▸ **Text to read**:
* Begin *
Wizards

Saints end Falcons unbeaten run with 31-27 win

201211111241456717669-p2.jpeg

Saints end Falcons unbeaten run with 31-27 win

NEW ORLEANS (AP) Roddy White and the Atlanta Falcons came up just short in their bid to stay unbeaten.

Not that White was about to give the rival Saints too much credit after New Orleans pulled out a dramatic 31-27 upset of previously unbeaten Atlanta on Sunday.

``It's not like they came out here and won a game,'' White said. ``I think we kind of gave it to them. ... We play them in three weeks and we'll be ready.''

White's comments weren't the only potential bulletin board material for the rematch on Nov. 29 in Atlanta.

Saints linebacker Curtis Lofton, who left the Falcons after last season in free agency, dismissed the notion that New Orleans and Atlanta had a genuine ``rivalry'' because the Saints have won 11 of the past 13 meetings.

``The team out on the field today was the reason why I came to the Saints,'' said Lofton, who joined New Orleans only to see his former team get off to its best start in franchise history. ``We're finally starting to come together.''

While the Saints (4-5) were celebrating their fourth victory in five games after a 0-4 start, the Falcons (8-1) walked out of the Superdome ruing their failure to get the 1 yard they needed to take a lead inside the last 2 minutes.
* End *
▸ **Task set**:
A – Update the Saints-Falcons game report from "White's comments weren't" through "last 2 minutes.", changing "linebacker" to "defender".
B – Write the next few paragraphs of the Saints-Falcons game report, picking up after its final sentence.
The data that come next are separate material and have no connection to the game report.

▸ **Supplied data**:
* Begin *
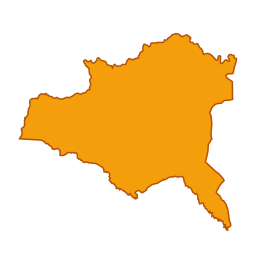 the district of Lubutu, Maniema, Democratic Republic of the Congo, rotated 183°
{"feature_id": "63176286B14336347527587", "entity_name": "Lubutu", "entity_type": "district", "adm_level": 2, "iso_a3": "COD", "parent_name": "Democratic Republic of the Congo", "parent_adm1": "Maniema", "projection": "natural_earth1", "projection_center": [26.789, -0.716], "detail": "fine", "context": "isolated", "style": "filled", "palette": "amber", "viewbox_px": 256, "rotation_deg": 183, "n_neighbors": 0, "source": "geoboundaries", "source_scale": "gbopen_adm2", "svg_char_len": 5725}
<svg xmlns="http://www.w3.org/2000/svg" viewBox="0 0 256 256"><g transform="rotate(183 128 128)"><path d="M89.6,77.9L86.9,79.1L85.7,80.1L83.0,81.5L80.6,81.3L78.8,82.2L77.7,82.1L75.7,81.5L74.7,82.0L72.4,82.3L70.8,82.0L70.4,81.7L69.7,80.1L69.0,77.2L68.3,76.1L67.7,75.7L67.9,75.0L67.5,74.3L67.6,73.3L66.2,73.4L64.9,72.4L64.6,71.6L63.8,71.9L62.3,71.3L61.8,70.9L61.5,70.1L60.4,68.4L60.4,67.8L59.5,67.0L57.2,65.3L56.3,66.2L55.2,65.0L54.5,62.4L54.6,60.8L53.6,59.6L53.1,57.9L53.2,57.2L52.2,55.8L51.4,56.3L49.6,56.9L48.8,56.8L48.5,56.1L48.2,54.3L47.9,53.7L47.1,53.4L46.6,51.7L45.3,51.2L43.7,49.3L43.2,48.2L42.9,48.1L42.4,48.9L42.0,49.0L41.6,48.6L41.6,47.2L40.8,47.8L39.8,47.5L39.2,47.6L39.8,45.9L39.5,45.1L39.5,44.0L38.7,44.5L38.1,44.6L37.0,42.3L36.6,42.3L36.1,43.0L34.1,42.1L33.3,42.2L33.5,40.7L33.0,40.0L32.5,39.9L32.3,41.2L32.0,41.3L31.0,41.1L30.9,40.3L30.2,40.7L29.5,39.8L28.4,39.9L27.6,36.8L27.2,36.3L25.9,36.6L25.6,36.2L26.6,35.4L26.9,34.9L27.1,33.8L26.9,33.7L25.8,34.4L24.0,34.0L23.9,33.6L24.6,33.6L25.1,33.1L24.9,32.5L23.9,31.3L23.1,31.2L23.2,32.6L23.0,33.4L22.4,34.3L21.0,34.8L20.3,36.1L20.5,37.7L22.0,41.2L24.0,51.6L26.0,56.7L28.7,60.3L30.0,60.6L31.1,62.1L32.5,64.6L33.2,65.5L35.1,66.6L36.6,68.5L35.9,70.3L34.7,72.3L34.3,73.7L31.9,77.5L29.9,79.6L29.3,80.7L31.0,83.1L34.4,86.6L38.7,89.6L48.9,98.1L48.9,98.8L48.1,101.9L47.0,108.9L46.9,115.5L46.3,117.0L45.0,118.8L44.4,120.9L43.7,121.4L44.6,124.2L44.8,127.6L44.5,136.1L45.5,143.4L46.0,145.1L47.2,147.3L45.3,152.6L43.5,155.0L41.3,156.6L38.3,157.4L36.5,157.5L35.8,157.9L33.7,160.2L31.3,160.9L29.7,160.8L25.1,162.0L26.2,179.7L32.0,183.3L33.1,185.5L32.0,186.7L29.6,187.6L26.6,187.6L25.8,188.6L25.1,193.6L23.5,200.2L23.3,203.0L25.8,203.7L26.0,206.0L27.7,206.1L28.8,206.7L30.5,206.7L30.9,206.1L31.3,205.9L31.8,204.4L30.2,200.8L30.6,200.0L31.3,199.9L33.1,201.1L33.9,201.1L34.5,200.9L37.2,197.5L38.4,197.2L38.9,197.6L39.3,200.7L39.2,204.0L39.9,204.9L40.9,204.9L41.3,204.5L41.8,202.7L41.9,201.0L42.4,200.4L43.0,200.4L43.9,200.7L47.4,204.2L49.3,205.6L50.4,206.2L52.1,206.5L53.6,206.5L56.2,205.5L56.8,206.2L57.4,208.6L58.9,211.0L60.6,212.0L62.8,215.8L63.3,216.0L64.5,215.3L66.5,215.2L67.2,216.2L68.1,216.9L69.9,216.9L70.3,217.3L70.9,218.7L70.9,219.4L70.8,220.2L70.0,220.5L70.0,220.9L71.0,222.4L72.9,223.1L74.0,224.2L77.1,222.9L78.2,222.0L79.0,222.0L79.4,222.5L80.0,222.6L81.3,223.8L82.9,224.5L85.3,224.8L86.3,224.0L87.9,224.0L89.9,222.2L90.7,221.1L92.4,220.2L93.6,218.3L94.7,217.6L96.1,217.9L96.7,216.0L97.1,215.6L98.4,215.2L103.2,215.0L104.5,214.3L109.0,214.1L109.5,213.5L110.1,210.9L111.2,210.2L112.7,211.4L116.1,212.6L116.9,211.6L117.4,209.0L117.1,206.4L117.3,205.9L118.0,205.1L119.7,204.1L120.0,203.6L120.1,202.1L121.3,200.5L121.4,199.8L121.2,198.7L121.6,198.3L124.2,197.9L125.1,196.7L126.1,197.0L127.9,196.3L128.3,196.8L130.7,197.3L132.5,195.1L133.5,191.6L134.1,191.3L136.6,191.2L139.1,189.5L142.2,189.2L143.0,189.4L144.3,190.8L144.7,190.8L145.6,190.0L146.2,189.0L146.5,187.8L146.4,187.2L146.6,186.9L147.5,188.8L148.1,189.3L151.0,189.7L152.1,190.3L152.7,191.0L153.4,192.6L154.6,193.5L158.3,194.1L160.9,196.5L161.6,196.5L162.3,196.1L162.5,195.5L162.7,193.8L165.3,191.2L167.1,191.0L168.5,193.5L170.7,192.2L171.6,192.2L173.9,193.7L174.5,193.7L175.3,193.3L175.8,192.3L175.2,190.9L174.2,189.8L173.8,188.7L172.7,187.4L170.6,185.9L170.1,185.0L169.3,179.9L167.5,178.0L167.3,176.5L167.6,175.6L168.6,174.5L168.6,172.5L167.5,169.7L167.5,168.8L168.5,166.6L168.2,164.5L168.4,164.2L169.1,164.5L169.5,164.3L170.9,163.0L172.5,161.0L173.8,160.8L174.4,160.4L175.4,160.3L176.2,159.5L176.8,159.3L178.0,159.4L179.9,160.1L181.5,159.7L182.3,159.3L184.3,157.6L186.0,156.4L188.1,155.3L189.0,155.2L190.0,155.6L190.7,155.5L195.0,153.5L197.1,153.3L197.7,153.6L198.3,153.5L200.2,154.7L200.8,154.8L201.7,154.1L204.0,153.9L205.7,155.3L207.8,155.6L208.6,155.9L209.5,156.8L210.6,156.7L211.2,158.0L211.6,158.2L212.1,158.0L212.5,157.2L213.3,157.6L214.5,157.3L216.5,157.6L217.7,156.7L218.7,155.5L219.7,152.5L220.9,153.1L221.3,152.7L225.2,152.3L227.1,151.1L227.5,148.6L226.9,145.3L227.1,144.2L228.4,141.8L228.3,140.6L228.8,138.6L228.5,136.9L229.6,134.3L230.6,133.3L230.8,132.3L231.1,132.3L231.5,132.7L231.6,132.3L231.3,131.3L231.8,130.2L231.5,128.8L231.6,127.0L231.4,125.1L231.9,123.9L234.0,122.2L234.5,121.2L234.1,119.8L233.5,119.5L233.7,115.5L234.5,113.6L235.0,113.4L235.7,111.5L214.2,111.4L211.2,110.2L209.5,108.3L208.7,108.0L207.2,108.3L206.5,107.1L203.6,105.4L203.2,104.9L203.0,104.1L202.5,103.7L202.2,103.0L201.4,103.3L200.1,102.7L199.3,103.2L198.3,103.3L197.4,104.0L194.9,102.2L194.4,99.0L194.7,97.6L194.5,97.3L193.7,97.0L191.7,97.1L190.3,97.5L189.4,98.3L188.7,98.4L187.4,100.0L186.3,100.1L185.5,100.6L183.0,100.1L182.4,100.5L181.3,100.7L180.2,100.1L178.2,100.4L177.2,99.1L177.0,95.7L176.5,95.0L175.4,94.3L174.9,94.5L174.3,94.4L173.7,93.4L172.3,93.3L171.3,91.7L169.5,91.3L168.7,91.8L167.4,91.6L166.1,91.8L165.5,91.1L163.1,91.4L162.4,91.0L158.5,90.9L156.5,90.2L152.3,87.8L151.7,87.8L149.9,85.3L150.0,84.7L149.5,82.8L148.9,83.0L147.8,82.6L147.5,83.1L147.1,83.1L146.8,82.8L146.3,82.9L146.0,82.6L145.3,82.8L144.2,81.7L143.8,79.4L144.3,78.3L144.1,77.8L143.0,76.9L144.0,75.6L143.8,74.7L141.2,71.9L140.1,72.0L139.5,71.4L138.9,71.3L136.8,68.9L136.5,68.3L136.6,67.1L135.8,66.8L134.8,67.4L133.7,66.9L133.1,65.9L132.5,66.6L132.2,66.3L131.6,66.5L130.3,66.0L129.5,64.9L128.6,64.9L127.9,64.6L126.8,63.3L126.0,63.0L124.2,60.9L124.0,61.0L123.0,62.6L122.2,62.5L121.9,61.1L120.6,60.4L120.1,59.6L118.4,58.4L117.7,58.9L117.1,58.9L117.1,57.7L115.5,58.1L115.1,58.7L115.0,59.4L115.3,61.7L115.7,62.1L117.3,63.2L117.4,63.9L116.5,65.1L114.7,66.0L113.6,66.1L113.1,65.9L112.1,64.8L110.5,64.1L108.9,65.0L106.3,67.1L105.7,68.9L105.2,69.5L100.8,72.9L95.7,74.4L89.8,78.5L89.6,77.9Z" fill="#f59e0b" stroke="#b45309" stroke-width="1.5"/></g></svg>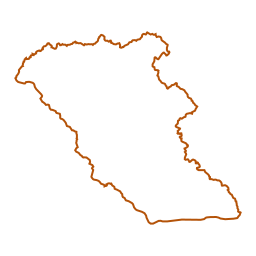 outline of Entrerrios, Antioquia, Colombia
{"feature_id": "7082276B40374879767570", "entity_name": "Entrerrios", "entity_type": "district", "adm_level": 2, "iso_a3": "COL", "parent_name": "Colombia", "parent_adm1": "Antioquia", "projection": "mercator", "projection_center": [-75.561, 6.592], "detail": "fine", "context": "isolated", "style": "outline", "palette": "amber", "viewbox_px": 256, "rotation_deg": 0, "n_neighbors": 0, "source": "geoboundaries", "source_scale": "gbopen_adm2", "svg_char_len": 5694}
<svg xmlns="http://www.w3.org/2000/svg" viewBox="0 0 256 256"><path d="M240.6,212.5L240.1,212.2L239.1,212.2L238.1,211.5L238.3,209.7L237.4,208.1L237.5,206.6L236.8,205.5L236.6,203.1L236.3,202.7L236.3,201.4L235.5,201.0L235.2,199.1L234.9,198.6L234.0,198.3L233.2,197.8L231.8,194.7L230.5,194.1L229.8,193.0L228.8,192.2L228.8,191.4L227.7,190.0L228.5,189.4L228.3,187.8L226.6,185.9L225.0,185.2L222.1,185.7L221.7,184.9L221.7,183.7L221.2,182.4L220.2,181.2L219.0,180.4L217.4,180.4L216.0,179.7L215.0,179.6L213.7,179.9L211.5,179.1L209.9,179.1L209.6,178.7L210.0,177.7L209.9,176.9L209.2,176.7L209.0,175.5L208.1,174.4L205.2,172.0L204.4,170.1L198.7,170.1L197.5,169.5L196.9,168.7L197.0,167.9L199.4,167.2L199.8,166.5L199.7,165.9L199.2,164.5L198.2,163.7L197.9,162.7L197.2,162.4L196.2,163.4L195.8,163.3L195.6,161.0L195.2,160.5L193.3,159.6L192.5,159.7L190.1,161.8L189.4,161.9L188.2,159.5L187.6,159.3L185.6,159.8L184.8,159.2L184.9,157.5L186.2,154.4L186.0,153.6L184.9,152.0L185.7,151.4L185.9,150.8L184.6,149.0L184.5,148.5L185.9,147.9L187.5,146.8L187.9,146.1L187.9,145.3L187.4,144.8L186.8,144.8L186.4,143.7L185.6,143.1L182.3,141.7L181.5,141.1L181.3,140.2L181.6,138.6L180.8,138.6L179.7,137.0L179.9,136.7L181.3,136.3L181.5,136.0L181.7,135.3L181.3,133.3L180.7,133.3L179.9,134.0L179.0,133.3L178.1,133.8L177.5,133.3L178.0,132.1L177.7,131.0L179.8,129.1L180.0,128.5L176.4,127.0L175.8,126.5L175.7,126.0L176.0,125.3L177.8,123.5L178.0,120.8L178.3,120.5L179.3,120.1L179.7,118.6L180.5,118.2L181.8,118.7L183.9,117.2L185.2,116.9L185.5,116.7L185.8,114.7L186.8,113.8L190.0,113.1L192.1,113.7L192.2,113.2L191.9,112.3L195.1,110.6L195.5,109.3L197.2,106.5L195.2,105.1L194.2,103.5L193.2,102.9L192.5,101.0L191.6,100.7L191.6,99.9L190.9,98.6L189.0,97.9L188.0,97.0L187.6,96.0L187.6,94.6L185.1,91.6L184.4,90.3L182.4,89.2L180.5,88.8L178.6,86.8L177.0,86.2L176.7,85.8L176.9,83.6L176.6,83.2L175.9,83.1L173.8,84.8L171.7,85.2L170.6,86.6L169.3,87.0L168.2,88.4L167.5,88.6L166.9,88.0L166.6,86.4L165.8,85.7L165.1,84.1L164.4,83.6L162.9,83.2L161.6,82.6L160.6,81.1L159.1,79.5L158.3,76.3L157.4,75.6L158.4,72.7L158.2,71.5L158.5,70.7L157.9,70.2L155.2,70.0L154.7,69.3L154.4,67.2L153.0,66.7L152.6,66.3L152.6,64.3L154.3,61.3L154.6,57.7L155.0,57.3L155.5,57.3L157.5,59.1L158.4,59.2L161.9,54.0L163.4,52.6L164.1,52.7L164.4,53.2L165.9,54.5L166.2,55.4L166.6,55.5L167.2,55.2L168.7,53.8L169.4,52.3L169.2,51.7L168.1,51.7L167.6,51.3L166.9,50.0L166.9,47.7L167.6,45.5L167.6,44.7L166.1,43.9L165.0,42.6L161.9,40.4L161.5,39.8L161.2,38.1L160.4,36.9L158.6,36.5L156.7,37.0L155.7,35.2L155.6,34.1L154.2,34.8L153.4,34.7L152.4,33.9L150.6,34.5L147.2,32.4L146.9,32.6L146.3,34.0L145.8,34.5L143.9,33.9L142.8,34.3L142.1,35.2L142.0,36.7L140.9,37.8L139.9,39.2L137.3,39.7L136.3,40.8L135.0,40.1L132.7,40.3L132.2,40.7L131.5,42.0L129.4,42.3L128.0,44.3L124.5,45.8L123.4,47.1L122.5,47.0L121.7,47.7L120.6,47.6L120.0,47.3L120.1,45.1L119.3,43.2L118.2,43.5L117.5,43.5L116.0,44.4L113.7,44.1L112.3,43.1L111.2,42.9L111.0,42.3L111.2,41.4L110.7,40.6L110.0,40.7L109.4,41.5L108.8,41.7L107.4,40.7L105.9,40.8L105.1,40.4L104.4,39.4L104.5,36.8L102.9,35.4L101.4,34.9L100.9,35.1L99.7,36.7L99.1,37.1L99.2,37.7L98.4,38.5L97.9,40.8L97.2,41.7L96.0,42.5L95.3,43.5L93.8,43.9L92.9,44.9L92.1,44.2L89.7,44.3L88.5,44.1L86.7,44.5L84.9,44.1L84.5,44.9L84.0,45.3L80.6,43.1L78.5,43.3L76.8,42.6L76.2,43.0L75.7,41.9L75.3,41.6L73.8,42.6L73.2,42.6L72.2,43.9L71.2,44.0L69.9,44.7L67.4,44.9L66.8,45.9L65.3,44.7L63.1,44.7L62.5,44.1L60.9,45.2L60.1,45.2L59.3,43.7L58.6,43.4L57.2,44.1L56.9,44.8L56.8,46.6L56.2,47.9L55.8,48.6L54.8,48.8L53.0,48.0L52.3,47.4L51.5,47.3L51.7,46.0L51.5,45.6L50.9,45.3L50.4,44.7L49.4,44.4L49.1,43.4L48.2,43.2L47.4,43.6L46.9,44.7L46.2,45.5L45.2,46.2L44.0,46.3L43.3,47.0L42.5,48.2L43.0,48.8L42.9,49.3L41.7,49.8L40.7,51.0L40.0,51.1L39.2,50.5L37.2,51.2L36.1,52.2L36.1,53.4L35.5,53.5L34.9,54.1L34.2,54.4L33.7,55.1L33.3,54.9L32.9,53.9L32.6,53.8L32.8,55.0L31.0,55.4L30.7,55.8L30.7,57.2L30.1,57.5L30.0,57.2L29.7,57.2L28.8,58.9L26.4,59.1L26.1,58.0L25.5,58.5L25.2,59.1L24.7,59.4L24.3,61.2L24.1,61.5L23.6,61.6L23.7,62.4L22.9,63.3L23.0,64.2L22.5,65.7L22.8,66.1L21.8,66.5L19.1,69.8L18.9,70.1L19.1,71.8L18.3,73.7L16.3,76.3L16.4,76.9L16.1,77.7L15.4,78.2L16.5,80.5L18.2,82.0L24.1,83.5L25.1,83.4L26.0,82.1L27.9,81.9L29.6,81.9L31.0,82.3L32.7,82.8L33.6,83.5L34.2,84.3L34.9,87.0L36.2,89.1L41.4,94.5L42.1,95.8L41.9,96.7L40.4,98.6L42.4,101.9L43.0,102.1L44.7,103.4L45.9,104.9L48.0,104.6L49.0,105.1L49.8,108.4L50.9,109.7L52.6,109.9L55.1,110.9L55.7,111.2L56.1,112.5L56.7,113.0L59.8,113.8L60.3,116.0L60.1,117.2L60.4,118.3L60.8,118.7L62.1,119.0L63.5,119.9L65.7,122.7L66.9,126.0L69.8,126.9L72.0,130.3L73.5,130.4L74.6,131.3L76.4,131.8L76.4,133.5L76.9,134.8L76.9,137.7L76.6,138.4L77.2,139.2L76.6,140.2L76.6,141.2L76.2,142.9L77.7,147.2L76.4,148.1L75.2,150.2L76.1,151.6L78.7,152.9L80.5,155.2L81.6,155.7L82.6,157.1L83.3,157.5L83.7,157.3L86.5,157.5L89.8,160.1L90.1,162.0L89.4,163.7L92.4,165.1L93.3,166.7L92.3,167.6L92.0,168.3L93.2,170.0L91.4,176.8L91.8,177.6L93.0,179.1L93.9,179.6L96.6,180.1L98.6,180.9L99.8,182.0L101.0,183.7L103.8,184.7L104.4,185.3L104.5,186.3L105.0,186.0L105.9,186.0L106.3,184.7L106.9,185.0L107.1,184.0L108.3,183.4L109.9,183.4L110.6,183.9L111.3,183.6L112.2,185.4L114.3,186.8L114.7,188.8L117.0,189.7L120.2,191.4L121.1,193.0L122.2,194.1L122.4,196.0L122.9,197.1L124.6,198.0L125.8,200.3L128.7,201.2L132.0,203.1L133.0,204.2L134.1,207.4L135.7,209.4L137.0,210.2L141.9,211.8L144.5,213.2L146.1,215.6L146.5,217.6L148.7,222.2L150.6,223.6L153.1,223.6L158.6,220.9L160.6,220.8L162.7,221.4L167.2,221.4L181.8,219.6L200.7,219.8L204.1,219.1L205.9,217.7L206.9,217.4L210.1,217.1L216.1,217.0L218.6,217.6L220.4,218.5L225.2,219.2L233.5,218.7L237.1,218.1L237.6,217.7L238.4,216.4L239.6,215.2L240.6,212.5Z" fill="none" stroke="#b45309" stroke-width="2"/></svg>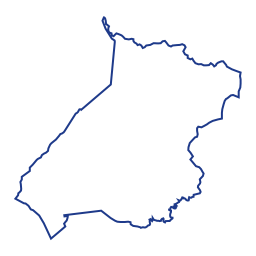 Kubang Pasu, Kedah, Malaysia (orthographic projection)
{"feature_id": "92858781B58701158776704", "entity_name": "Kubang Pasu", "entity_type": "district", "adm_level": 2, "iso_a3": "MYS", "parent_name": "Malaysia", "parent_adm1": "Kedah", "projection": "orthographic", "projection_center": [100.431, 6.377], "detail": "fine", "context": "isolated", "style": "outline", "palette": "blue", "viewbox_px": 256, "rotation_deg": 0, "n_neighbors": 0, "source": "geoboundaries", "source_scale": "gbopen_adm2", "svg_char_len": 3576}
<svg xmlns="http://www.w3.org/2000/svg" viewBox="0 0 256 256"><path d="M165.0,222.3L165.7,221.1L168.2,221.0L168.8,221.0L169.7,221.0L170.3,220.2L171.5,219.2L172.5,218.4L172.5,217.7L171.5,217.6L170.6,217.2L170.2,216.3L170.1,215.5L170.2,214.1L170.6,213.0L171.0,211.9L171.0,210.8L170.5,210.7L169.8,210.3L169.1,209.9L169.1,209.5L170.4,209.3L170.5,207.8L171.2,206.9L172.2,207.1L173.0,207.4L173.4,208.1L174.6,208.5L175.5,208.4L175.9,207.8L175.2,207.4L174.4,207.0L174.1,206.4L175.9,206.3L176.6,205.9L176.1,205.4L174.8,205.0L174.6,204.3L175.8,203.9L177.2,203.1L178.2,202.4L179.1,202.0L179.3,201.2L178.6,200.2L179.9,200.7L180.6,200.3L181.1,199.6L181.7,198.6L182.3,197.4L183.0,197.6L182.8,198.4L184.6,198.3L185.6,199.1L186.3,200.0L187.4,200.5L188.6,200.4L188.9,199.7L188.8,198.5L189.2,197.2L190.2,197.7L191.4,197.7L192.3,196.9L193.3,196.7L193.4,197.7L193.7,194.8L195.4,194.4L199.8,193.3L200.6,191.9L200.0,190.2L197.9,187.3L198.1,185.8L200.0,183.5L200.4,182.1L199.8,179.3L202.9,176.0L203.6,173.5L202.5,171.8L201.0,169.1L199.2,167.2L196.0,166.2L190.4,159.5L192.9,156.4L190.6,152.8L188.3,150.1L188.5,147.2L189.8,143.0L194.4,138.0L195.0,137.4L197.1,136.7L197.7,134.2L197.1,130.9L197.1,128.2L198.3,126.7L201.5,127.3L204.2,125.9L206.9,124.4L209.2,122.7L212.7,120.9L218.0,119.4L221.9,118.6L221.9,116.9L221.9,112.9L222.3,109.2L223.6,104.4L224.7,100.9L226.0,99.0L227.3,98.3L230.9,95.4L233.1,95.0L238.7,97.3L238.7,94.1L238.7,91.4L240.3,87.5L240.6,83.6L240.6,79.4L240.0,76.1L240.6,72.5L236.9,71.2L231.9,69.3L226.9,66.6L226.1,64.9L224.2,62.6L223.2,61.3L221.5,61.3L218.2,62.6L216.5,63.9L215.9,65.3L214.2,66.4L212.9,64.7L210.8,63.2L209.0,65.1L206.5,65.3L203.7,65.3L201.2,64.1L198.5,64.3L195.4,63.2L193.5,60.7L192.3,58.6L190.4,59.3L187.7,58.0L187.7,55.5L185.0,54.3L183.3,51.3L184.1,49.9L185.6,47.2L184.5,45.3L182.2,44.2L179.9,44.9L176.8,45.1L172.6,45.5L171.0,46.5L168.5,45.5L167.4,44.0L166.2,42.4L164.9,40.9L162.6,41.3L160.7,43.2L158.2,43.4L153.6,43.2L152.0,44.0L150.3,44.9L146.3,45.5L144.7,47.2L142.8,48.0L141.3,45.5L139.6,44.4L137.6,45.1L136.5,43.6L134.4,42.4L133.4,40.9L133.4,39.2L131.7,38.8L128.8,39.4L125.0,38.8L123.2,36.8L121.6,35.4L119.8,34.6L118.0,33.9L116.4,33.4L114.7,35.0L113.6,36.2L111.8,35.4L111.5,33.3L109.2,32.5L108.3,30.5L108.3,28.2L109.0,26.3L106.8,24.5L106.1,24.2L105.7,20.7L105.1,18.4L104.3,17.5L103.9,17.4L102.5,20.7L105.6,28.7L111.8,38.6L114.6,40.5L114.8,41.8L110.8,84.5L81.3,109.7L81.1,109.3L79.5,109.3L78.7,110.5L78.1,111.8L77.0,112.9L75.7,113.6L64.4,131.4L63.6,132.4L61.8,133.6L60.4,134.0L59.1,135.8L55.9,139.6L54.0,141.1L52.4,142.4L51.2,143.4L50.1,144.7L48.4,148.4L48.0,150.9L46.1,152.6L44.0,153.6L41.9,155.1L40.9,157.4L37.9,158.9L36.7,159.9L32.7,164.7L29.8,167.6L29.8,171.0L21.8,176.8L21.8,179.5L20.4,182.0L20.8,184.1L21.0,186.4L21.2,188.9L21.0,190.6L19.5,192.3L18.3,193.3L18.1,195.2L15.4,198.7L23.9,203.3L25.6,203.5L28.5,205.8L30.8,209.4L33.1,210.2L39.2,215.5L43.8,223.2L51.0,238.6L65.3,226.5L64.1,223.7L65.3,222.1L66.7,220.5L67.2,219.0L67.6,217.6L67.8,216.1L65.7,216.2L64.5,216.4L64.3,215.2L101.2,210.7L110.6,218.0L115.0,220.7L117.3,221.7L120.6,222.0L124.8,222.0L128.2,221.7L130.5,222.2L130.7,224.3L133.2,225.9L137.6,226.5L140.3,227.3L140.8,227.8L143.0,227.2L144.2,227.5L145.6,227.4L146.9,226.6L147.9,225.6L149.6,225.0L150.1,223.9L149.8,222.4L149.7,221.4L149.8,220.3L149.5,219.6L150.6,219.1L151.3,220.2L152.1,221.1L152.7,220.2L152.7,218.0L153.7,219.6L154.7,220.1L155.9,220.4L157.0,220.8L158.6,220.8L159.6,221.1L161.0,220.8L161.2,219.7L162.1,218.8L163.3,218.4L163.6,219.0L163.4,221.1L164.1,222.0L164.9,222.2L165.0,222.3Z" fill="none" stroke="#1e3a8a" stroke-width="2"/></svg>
* End *
▸ **Outputs for the tasks**:
A –
White's comments weren't the only potential bulletin board material for the rematch on Nov. 29 in Atlanta.

Saints defender Curtis Lofton, who left the Falcons after last season in free agency, dismissed the notion that New Orleans and Atlanta had a genuine ``rivalry'' because the Saints have won 11 of the past 13 meetings.

``The team out on the field today was the reason why I came to the Saints,'' said Lofton, who joined New Orleans only to see his former team get off to its best start in franchise history. ``We're finally starting to come together.''

While the Saints (4-5) were celebrating their fourth victory in five games after a 0-4 start, the Falcons (8-1) walked out of the Superdome ruing their failure to get the 1 yard they needed to take a lead inside the last 2 minutes.

B –
``It's very frustrating,'' said Falcons coach Mike Smith, who is 2-7 against the Saints and 49-15 against the rest of the NFL in his four-plus regular seasons as Atlanta coach.

``We were close. ... This will be something we will learn from.''

The Falcons struggled to cover dynamic young tight end Jimmy Graham, who caught seven passes for a career-best 146 yards and two touchdowns.

Then veteran New Orleans cornerback Jabari Greer, who had been beaten deep twice earlier in the game, came through with a diving, touchdown-saving pass breakup on a late fourth-down pass intended for White.

``I was kind of depressed before that play,'' Greer said. ``I saw my name on the waiver wire. ... Being able to go out there and make a play for our team and be able to celebrate after everything that happened and just to win that way, it's a gift.''

Matt Ryan was 34 of 52 for a career-best 411 yards and three touchdowns with one interception. The game was there for him to win when his 9-yard pass to Harry Douglas gave Atlanta a second-and-goal at the 1.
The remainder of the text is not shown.